Autonomous agents have made great strides in specialist domains like Atari games and Go. However, they typically learn tabula rasa in isolated environments with limited objectives, thus failing to generalize across a wide spectrum of tasks and capabilities. Inspired by how humans continually learn and adapt in the open world, we advocate a trinity of ingredients for building generalist agents: 1) an environment that supports an infinite variety of tasks and goals, 2) a large-scale database of multimodal knowledge, and 3) a flexible and scalable agent architecture. We introduce MineDojo, a new framework built on the popular Minecraft game that features a simulation suite with 1000s of diverse open-ended tasks and an internet-scale knowledge base with 730K YouTube videos, 7K Wiki pages, and 340K Reddit posts. Using MineDojo’s data, we propose a novel agent learning algorithm that leverages large pre-trained video-language models as a learned reward function. Our agent is able to solve Minecraft tasks specified in free-form language without any manually designed dense shaping reward. MineDojo is open-sourced at https://minedojo.org. We look forward to seeing how MineDojo empowers the community to make progress on the grand challenge of open-ended agent learning.

This talk is jointly sponsored by NYU and MIT. 

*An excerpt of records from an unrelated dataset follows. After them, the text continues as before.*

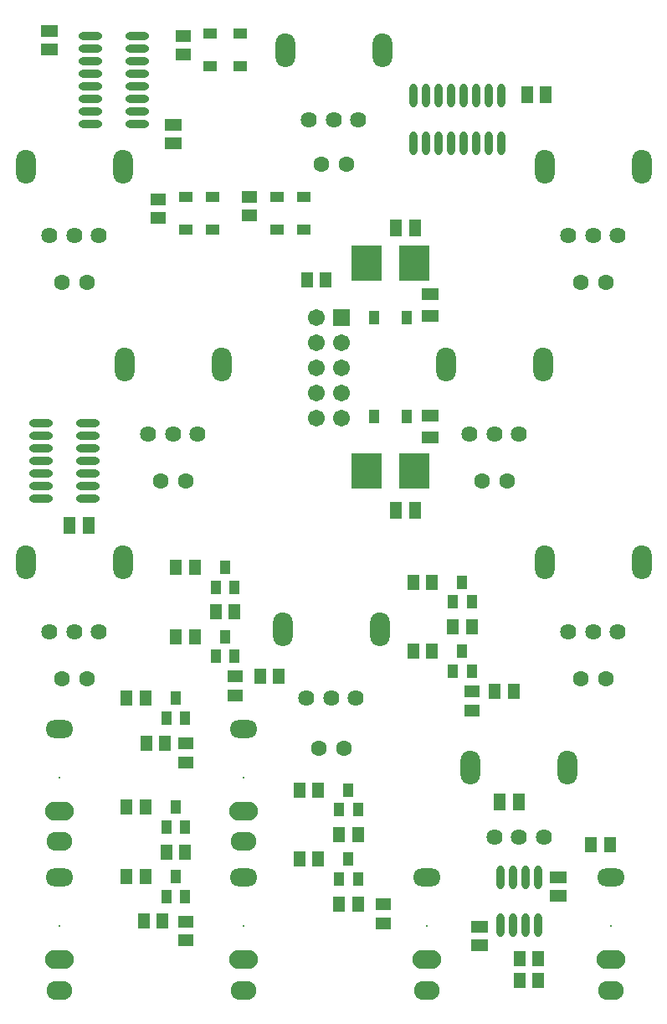
<source format=gbs>
G04 Layer_Color=16711935*
%FSAX44Y44*%
%MOMM*%
G71*
G01*
G75*
%ADD37C,1.7032*%
%ADD38R,1.7032X1.7032*%
%ADD39C,1.6032*%
%ADD40O,2.9032X1.9032*%
%ADD41O,2.8032X1.8032*%
%ADD42C,0.2032*%
%ADD43O,2.6032X1.9032*%
%ADD44C,1.6256*%
%ADD45O,2.0032X3.4032*%
%ADD46O,2.0032X3.4031*%
%ADD47R,1.2032X1.6032*%
%ADD48R,1.0032X1.3532*%
%ADD49R,1.6032X1.2032*%
%ADD50R,1.3032X1.6532*%
%ADD51R,3.0532X3.6032*%
%ADD52R,1.7532X1.2532*%
%ADD53R,1.1132X1.4232*%
%ADD54O,0.8032X2.4032*%
%ADD55R,1.6532X1.3032*%
%ADD56R,1.4232X1.1132*%
%ADD57O,2.4032X0.8032*%
D37*
X01329600Y01603400D02*
D03*
X01355000D02*
D03*
Y01628800D02*
D03*
X01329600D02*
D03*
Y01654200D02*
D03*
X01355000D02*
D03*
Y01679600D02*
D03*
X01329600D02*
D03*
Y01705000D02*
D03*
D38*
X01355000Y01705000D02*
D03*
D39*
X01332300Y01270000D02*
D03*
X01357700D02*
D03*
X01597300Y01340000D02*
D03*
X01622700D02*
D03*
X01522700Y01540000D02*
D03*
X01497300D02*
D03*
X01622700Y01740000D02*
D03*
X01597300D02*
D03*
X01360200Y01860000D02*
D03*
X01334800D02*
D03*
X01097700Y01740000D02*
D03*
X01072300D02*
D03*
X01172300Y01540000D02*
D03*
X01197700D02*
D03*
X01072300Y01340000D02*
D03*
X01097700D02*
D03*
D40*
X01070000Y01056200D02*
D03*
Y01206200D02*
D03*
X01256000Y01056200D02*
D03*
X01442000D02*
D03*
X01256000Y01206200D02*
D03*
X01628000Y01056200D02*
D03*
D41*
X01070000Y01139200D02*
D03*
Y01289200D02*
D03*
X01256000Y01139200D02*
D03*
X01442000D02*
D03*
X01256000Y01289200D02*
D03*
X01628000Y01139200D02*
D03*
D42*
X01070000Y01090000D02*
D03*
Y01240000D02*
D03*
X01256000Y01090000D02*
D03*
X01442000D02*
D03*
X01256000Y01240000D02*
D03*
X01628000Y01090000D02*
D03*
D43*
X01070000Y01025200D02*
D03*
Y01175200D02*
D03*
X01256000Y01025200D02*
D03*
X01442000D02*
D03*
X01256000Y01175200D02*
D03*
X01628000Y01025200D02*
D03*
D44*
X01319999Y01320000D02*
D03*
X01345000D02*
D03*
X01370001D02*
D03*
X01509999Y01180000D02*
D03*
X01535000D02*
D03*
X01560001D02*
D03*
X01635001Y01387500D02*
D03*
X01610000D02*
D03*
X01584999D02*
D03*
X01535001Y01587500D02*
D03*
X01510000D02*
D03*
X01484999D02*
D03*
X01635001Y01787500D02*
D03*
X01610000D02*
D03*
X01584999D02*
D03*
X01372501Y01905000D02*
D03*
X01347500D02*
D03*
X01322499D02*
D03*
X01110001Y01787500D02*
D03*
X01085000D02*
D03*
X01059999D02*
D03*
X01159999Y01587500D02*
D03*
X01185000D02*
D03*
X01210001D02*
D03*
X01059999Y01387500D02*
D03*
X01085000D02*
D03*
X01110001D02*
D03*
D45*
X01296000Y01390000D02*
D03*
X01486000Y01250000D02*
D03*
X01561000Y01457500D02*
D03*
X01461000Y01657500D02*
D03*
X01561000Y01857500D02*
D03*
X01298500Y01975000D02*
D03*
X01036000Y01857500D02*
D03*
X01136000Y01657500D02*
D03*
X01036000Y01457500D02*
D03*
D46*
X01394000Y01390000D02*
D03*
X01584000Y01250000D02*
D03*
X01659000Y01457500D02*
D03*
X01559000Y01657500D02*
D03*
X01659000Y01857500D02*
D03*
X01396500Y01975000D02*
D03*
X01134000Y01857500D02*
D03*
X01234000Y01657500D02*
D03*
X01134000Y01457500D02*
D03*
D47*
X01155500Y01095000D02*
D03*
X01174500D02*
D03*
X01157000Y01140000D02*
D03*
X01178000Y01165000D02*
D03*
X01197000D02*
D03*
X01157000Y01210000D02*
D03*
X01158000Y01275000D02*
D03*
X01177000D02*
D03*
X01157000Y01320000D02*
D03*
X01138000D02*
D03*
X01138000Y01210000D02*
D03*
Y01140000D02*
D03*
X01313000Y01157500D02*
D03*
X01332000D02*
D03*
X01353000Y01182500D02*
D03*
X01372000D02*
D03*
X01332000Y01227500D02*
D03*
X01313000D02*
D03*
X01353000Y01112500D02*
D03*
X01372000D02*
D03*
X01535500Y01057500D02*
D03*
X01554500D02*
D03*
X01554500Y01035000D02*
D03*
X01535500D02*
D03*
X01627000Y01172500D02*
D03*
X01608000D02*
D03*
X01529500Y01327500D02*
D03*
X01510500D02*
D03*
X01487000Y01392500D02*
D03*
X01468000D02*
D03*
X01447000Y01367500D02*
D03*
Y01437500D02*
D03*
X01428000D02*
D03*
Y01367500D02*
D03*
X01292000Y01342500D02*
D03*
X01273000D02*
D03*
X01207000Y01382500D02*
D03*
X01247000Y01407500D02*
D03*
X01207000Y01452500D02*
D03*
X01228000Y01407500D02*
D03*
X01188000Y01452500D02*
D03*
X01188000Y01382500D02*
D03*
X01339500Y01742500D02*
D03*
X01320500D02*
D03*
D48*
X01178000Y01120000D02*
D03*
X01197000D02*
D03*
X01187500Y01140000D02*
D03*
X01178000Y01190000D02*
D03*
X01197000D02*
D03*
X01187500Y01210000D02*
D03*
X01197000Y01300000D02*
D03*
X01178000D02*
D03*
X01187500Y01320000D02*
D03*
X01228000Y01362500D02*
D03*
X01247000D02*
D03*
X01237500Y01382500D02*
D03*
X01247000Y01432500D02*
D03*
X01237500Y01452500D02*
D03*
X01228000Y01432500D02*
D03*
X01362500Y01227500D02*
D03*
X01353000Y01207500D02*
D03*
X01362500Y01157500D02*
D03*
X01353000Y01137500D02*
D03*
X01372000D02*
D03*
Y01207500D02*
D03*
X01468000Y01347500D02*
D03*
X01487000D02*
D03*
X01477500Y01367500D02*
D03*
X01468000Y01417500D02*
D03*
X01487000D02*
D03*
X01477500Y01437500D02*
D03*
D49*
X01197500Y01075500D02*
D03*
Y01094500D02*
D03*
Y01255500D02*
D03*
Y01274500D02*
D03*
X01247500Y01323000D02*
D03*
Y01342000D02*
D03*
X01487500Y01308000D02*
D03*
Y01327000D02*
D03*
X01397500Y01112000D02*
D03*
Y01093000D02*
D03*
X01262500Y01808000D02*
D03*
Y01827000D02*
D03*
X01170000Y01824500D02*
D03*
Y01805500D02*
D03*
X01195000Y01970500D02*
D03*
Y01989500D02*
D03*
D50*
X01515500Y01215000D02*
D03*
X01534500D02*
D03*
X01429500Y01510000D02*
D03*
X01410500D02*
D03*
Y01795000D02*
D03*
X01429500D02*
D03*
X01543000Y01930000D02*
D03*
X01562000D02*
D03*
X01099500Y01495000D02*
D03*
X01080500D02*
D03*
D51*
X01429250Y01550000D02*
D03*
X01380750D02*
D03*
X01429250Y01760000D02*
D03*
X01380750D02*
D03*
D52*
X01445000Y01584000D02*
D03*
Y01606000D02*
D03*
Y01706500D02*
D03*
Y01728500D02*
D03*
D53*
X01421500Y01605000D02*
D03*
X01388500D02*
D03*
X01421500Y01705000D02*
D03*
X01388500D02*
D03*
D54*
X01515950Y01091000D02*
D03*
X01528650D02*
D03*
X01541350D02*
D03*
X01554050D02*
D03*
Y01139000D02*
D03*
X01541350D02*
D03*
X01528650D02*
D03*
X01515950D02*
D03*
X01516948Y01880994D02*
D03*
X01504248D02*
D03*
X01491548D02*
D03*
Y01928994D02*
D03*
X01504248D02*
D03*
X01516948D02*
D03*
X01478848D02*
D03*
X01466148D02*
D03*
X01453448D02*
D03*
Y01880994D02*
D03*
X01466148D02*
D03*
X01478848D02*
D03*
X01440748Y01928994D02*
D03*
X01428048D02*
D03*
Y01880994D02*
D03*
X01440748D02*
D03*
D55*
X01495000Y01070500D02*
D03*
Y01089500D02*
D03*
X01575000Y01120500D02*
D03*
Y01139500D02*
D03*
X01185000Y01880500D02*
D03*
Y01899500D02*
D03*
X01060000Y01994500D02*
D03*
Y01975500D02*
D03*
D56*
X01290000Y01793500D02*
D03*
X01317500D02*
D03*
Y01826500D02*
D03*
X01290000D02*
D03*
X01225000D02*
D03*
Y01793500D02*
D03*
X01197500Y01826500D02*
D03*
Y01793500D02*
D03*
X01252500Y01958500D02*
D03*
Y01991500D02*
D03*
X01222500D02*
D03*
Y01958500D02*
D03*
D57*
X01099011Y01521902D02*
D03*
Y01534602D02*
D03*
Y01547302D02*
D03*
Y01560002D02*
D03*
Y01572702D02*
D03*
Y01585402D02*
D03*
Y01598102D02*
D03*
X01051011D02*
D03*
Y01585402D02*
D03*
Y01572702D02*
D03*
Y01560002D02*
D03*
Y01547302D02*
D03*
Y01534602D02*
D03*
Y01521902D02*
D03*
X01148990Y01900552D02*
D03*
Y01913252D02*
D03*
Y01925952D02*
D03*
Y01938652D02*
D03*
Y01951352D02*
D03*
Y01964052D02*
D03*
Y01976752D02*
D03*
Y01989452D02*
D03*
X01100990D02*
D03*
Y01976752D02*
D03*
Y01964052D02*
D03*
Y01951352D02*
D03*
Y01938652D02*
D03*
Y01925952D02*
D03*
Y01913252D02*
D03*
Y01900552D02*
D03*
M02*

</source>
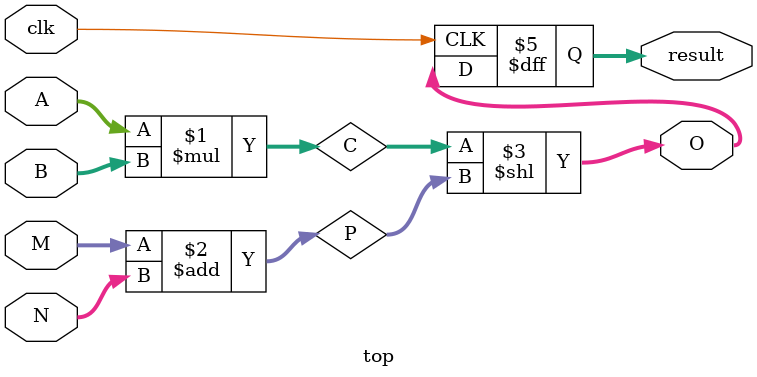
<source format=v>
module top(A,B,M,N,O,clk,result);
    input [15:0] A,B;
    input [3:0] M,N;
    output [62:0] O;
    input clk;
    output reg [62:0]result;
    wire [31:0] C;
    wire [4:0] P;
    assign C = A * B;
    assign P = M + N;
    assign O = C << P;
    always@(posedge clk)begin
        result <= O;
    end
endmodule
</source>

Speaker bio: Jim (Linxi) Fan is a research scientist at NVIDIA AI. He obtained his CS PhD degree from Stanford, advised by Prof. Fei-Fei Li. His PhD dissertation was titled “Training and Deploying Visual Agents at Scale”. Previously, he did AI research internships at NVIDIA, OpenAI, Google AI, and Baidu Silicon Valley Labs. His current research interests are foundation models for embodied agents, reinforcement learning, robotics, and large-scale distributed training.